2016 – “the year that killed so many celebrities” is going to stop. I think we can all be assured of that.
But the whole celebrity death thing? No. Of course not. It’s not like the Grim Reaper takes any note of the arbitrarily imposed boundaries that some of us humans use to measure and delineate time.

It’s been a bad year for celebrity death (or, I guess, a very good one, depending on your frame of reference) for two reasons. The first was explained in April. Namely, that as the notion of “celebrity” became popular, so more people became “celebrities” and there became a larger, now increasingly-aging pool to be knocked off by the bloke with the scythe. The second is down to our good old (but still very much alive) friend, Confirmation Bias:

the tendency to interpret new evidence as confirmation of one’s existing beliefs or theories

That is, that once someone remarked on the extraordinarily high number of celebrities joining the choir invisible in 2016, suddenly every clog popping incident – even that of a pseudocelebrity – seemed to be added to the ever-growing list of high profile coffin inhabitors.

And the first celeb death in 2017, be it at 12:01 on New Years Day or (if we’re super lucky and get through to) quarter past three in the afternoon on the 6th or something is going to ignite the social media grief athletes once again and the process will half-continue, half-begin again.

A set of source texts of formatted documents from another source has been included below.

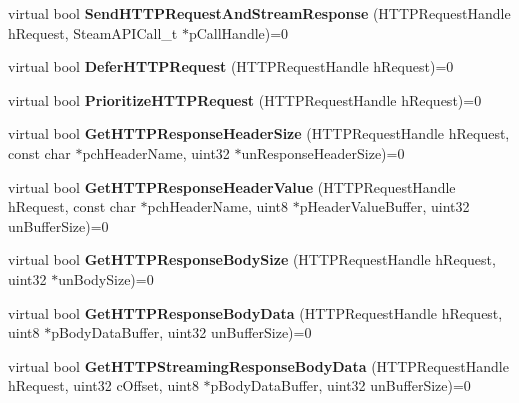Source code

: \begin{DoxyCompactItemize}
\item 
\hypertarget{classISteamHTTP_aaa3eb206430633b3cb2fdd1f628e7e70}{}virtual bool {\bfseries Send\+H\+T\+T\+P\+Request\+And\+Stream\+Response} (H\+T\+T\+P\+Request\+Handle h\+Request, Steam\+A\+P\+I\+Call\+\_\+t $\ast$p\+Call\+Handle)=0\label{classISteamHTTP_aaa3eb206430633b3cb2fdd1f628e7e70}

\item 
\hypertarget{classISteamHTTP_ae4d3d00074fc519f3b7ed31614777c22}{}virtual bool {\bfseries Defer\+H\+T\+T\+P\+Request} (H\+T\+T\+P\+Request\+Handle h\+Request)=0\label{classISteamHTTP_ae4d3d00074fc519f3b7ed31614777c22}

\item 
\hypertarget{classISteamHTTP_ae869069d52aca4f2a40878c8782f2dfd}{}virtual bool {\bfseries Prioritize\+H\+T\+T\+P\+Request} (H\+T\+T\+P\+Request\+Handle h\+Request)=0\label{classISteamHTTP_ae869069d52aca4f2a40878c8782f2dfd}

\item 
\hypertarget{classISteamHTTP_a1c91c0a67456fef68226b8798f5402c0}{}virtual bool {\bfseries Get\+H\+T\+T\+P\+Response\+Header\+Size} (H\+T\+T\+P\+Request\+Handle h\+Request, const char $\ast$pch\+Header\+Name, uint32 $\ast$un\+Response\+Header\+Size)=0\label{classISteamHTTP_a1c91c0a67456fef68226b8798f5402c0}

\item 
\hypertarget{classISteamHTTP_a29c5454400b9633a7b16f4179abf87fc}{}virtual bool {\bfseries Get\+H\+T\+T\+P\+Response\+Header\+Value} (H\+T\+T\+P\+Request\+Handle h\+Request, const char $\ast$pch\+Header\+Name, uint8 $\ast$p\+Header\+Value\+Buffer, uint32 un\+Buffer\+Size)=0\label{classISteamHTTP_a29c5454400b9633a7b16f4179abf87fc}

\item 
\hypertarget{classISteamHTTP_a13e89869bd45e164c0616ddee917473b}{}virtual bool {\bfseries Get\+H\+T\+T\+P\+Response\+Body\+Size} (H\+T\+T\+P\+Request\+Handle h\+Request, uint32 $\ast$un\+Body\+Size)=0\label{classISteamHTTP_a13e89869bd45e164c0616ddee917473b}

\item 
\hypertarget{classISteamHTTP_acb601e559fac3c1551fc3e1f7c0faf4c}{}virtual bool {\bfseries Get\+H\+T\+T\+P\+Response\+Body\+Data} (H\+T\+T\+P\+Request\+Handle h\+Request, uint8 $\ast$p\+Body\+Data\+Buffer, uint32 un\+Buffer\+Size)=0\label{classISteamHTTP_acb601e559fac3c1551fc3e1f7c0faf4c}

\item 
\hypertarget{classISteamHTTP_a01a26e6004a82dc44b606f7f09d9bbb5}{}virtual bool {\bfseries Get\+H\+T\+T\+P\+Streaming\+Response\+Body\+Data} (H\+T\+T\+P\+Request\+Handle h\+Request, uint32 c\+Offset, uint8 $\ast$p\+Body\+Data\+Buffer, uint32 un\+Buffer\+Size)=0\label{classISteamHTTP_a01a26e6004a82dc44b606f7f09d9bbb5}


\end{DoxyCompactItemize}
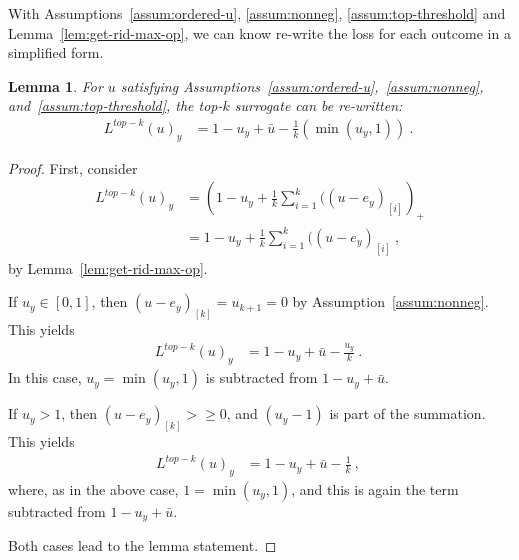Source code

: \documentclass[12pt]{article}
\newcommand{\Comments}{1}
\newcommand{\mynote}[2]{\ifnum\Comments=1\textcolor{#1}{#2}\fi}
\newcommand{\jessie}[1]{\mynote{purple}{[JF: #1]}}
\newcommand{\ubar}{\bar{u}}
\newtheorem{lemma}{Lemma}
\begin{document}
With Assumptions~\ref{assum:ordered-u}, \ref{assum:nonneg}, \ref{assum:top-threshold} and Lemma~\ref{lem:get-rid-max-op}, we can know re-write the loss for each outcome in a simplified form.
\begin{lemma}\label{lem:new-form-surrogate}
	For $u$ satisfying Assumptions~\ref{assum:ordered-u},~\ref{assum:nonneg}, and~\ref{assum:top-threshold}, the top-$k$ surrogate can be re-written:
\begin{align*} 
L^{top-k}(u)_y  &= 1 - u_y + \bar u - \frac{1}{k}(\min(u_y, 1))~.~
\end{align*}
\end{lemma}
\begin{proof}
	First, consider
\begin{align*}
	L^{top-k}(u)_y &= \left(1 -u_y + \frac{1}{k} \sum_{i=1}^k ((u - e_y)_{[i]} \right)_+\\
	&= 1 -u_y + \frac{1}{k} \sum_{i=1}^k ((u - e_y)_{[i]}~,
	\end{align*}
	by Lemma~\ref{lem:get-rid-max-op}.

	
	If $u_y \in [0,1]$, then $(u-e_y)_{[k]} = u_{k+1} = 0$ by Assumption~\ref{assum:nonneg}.
	This yields
	\begin{align*}
	L^{top-k}(u)_y &= 1 - u_y + \bar u - \frac{u_y}{k}~.~
	\end{align*}
	In this case, $u_y = \min(u_y, 1)$ is subtracted from $1 - u_y + \bar u$.

	If $u_y > 1$, then $(u-e_y)_{[k]} >\geq 0$, and $(u_y - 1)$ is part of the summation.
	This yields
	\begin{align*}
	L^{top-k}(u)_y &= 1 - u_y + \bar u - \frac{1}{k}~,~
	\end{align*}
	where, as in the above case, $1 = \min(u_y, 1)$, and this is again the term subtracted from $1 - u_y + \bar u$.
	
	Both cases lead to the lemma statement.
\end{proof}


%
%
\end{document}
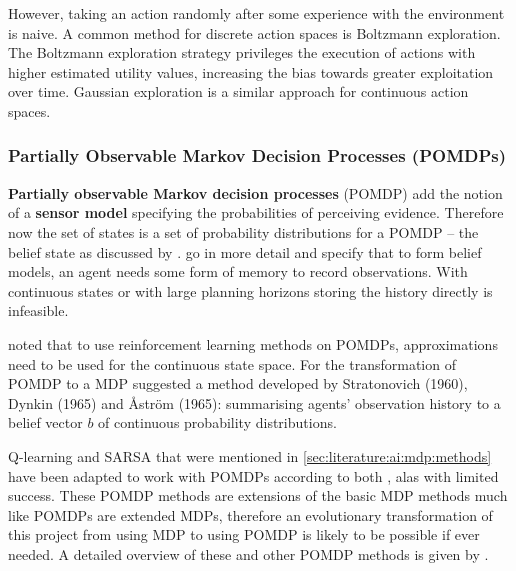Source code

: However, taking an action randomly after some experience with the environment
is naive. A common method for discrete action spaces is Boltzmann exploration.
The Boltzmann exploration strategy privileges the execution of actions with
higher estimated utility values, increasing the bias towards greater
exploitation over time. Gaussian exploration is a similar approach for
continuous action spaces. \parencite{Hasselt2012ai+continuous}


\subsubsection{Partially Observable Markov Decision Processes (POMDPs)}
\label{sec:literature:ai:pomdp}

\textbf{Partially observable Markov decision processes} (POMDP) add the notion
of a \textbf{sensor model} specifying the probabilities of perceiving evidence.
Therefore now the set of states is a set of probability distributions for a
POMDP -- the belief state as discussed by \textcite{Russell2010ai+modern}.
\textcite{Spaan2012ai+pomdp} go in more detail and specify that to form belief
models, an agent needs some form of memory to record observations. With
continuous states or with large planning horizons storing the history directly
is infeasible.

\textcite{Russell2010ai+modern} noted that to use reinforcement learning
methods on POMDPs, approximations need to be used for the continuous state
space. For the transformation of POMDP to a MDP \textcite{Spaan2012ai+pomdp}
suggested a method developed by Stratonovich (1960), Dynkin (1965) and Åström
(1965): summarising agents' observation history to a belief vector \(b\) of
continuous probability distributions.

Q-learning and SARSA that were mentioned in \ref{sec:literature:ai:mdp:methods}
have been adapted to work with POMDPs according to both
\textcite{Russell2010ai+modern, Spaan2012ai+pomdp}, alas with limited success.
These POMDP methods are extensions of the basic MDP methods much like POMDPs
are extended MDPs, therefore an evolutionary transformation of this project
from using MDP to using POMDP is likely to be possible if ever needed. A
detailed overview of these and other POMDP methods is given by
\textcite{Spaan2012ai+pomdp}.
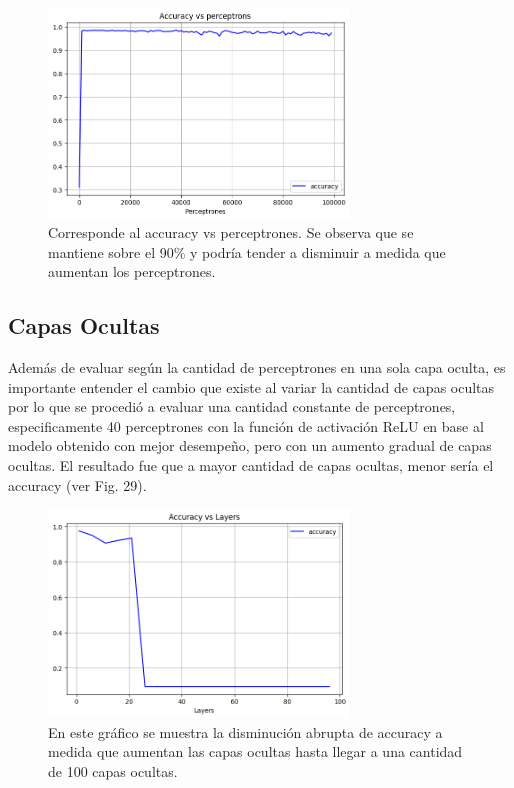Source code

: \documentclass[journal]{IEEEtai}
\begin{document}
\begin{figure}[H]
\centering
\includegraphics[width=8cm]{img/exp/onlyAcc.png}
\caption{Corresponde al accuracy vs perceptrones. Se observa que se mantiene sobre el 90\% y podría tender a disminuir a medida que aumentan los perceptrones.}
\label{fig: expBig}
\end{figure}

\subsection{Capas Ocultas}

Además de evaluar según la cantidad de perceptrones en una sola capa oculta, es importante entender el cambio que existe al variar la cantidad de capas ocultas por lo que se procedió a evaluar una cantidad constante de perceptrones, especificamente 40 perceptrones con la función de activación ReLU en base al modelo obtenido con mejor desempeño, pero con un aumento gradual de capas ocultas. El resultado fue que a mayor cantidad de capas ocultas, menor sería el accuracy (ver Fig. 29).

\begin{figure}[h!]
\centering
\includegraphics[width=8cm]{img/exp/layersExp.png}
\caption{En este gráfico se muestra la disminución abrupta de accuracy a medida que aumentan las capas ocultas hasta llegar a una cantidad de 100 capas ocultas.}
\label{fig: layersExp}
\end{figure}
\end{document}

“I thought we were past this. I thought we’d left it behind!” they will wail.
“OMG! It looks like 2017 is going to be just like another 2016” will be proclaimed.

And the Proclaimers (soon!) will be right, for exactly those reasons I gave above. And then there will be more of this sort of thing.

Death doesn’t care about the tickover from 2016 to 2017, even of the passage of one month to the next. Our pathetically needy society means that we have ever more celebrities, ever older celebrities, and – come 2017 – we’ll have ever more dead celebrities too.

I’m sorry that I had to be the one to break it to you.